Shedding light on covalent organic framework photocatalysts: Concept, design strategies, and applications-A review

Abstract

Covalent organic frameworks (COFs) have gained significant attention as photocatalysts due to their high crystallinity, tunable porosity, and exceptional optoelectronic properties, particularly their ability to absorb a broad range of visible light. This review provides a comprehensive analysis of the recent advancements in COF-based photocatalysts for solar energy conversion and environmental remediation. Fundamental benefits, including COF crystalline framework, effective light absorption, structural properties, charge carrier separation, and transport, chemical stability, tunable porosity are systematically discussed.

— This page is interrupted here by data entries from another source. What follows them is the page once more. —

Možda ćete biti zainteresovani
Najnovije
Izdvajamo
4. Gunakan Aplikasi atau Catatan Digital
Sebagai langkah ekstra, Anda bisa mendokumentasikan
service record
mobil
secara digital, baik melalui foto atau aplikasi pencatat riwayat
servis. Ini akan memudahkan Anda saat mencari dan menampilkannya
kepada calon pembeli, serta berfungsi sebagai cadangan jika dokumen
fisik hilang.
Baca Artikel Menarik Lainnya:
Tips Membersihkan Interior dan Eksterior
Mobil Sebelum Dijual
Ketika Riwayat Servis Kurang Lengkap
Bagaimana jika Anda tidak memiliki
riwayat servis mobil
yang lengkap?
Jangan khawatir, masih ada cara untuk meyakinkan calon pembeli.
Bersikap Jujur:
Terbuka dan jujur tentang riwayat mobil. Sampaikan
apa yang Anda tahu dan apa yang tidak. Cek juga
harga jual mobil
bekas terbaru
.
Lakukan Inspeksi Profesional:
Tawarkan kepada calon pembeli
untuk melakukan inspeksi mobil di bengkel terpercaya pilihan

The role of different linker chemistries, various morphologies and their influence on photocatalytic efficiency is discussed. Additionally, excellent design strategies for enhancing the photocatalytic performance of COFs, such as donor-acceptor interaction, functional group modifications, doping, and heterojunction formation are thoroughly examined. The applications of COF-based photocatalysts are explored in depth, covering water splitting for hydrogen production, CO2 reduction, and the degradation of environmental pollutants. Finally, the review provides insights into challenges and emerging opportunities to inspire further innovation and accelerate the development of COF-based materials for sustainable solar energy conversion and environmental remediation.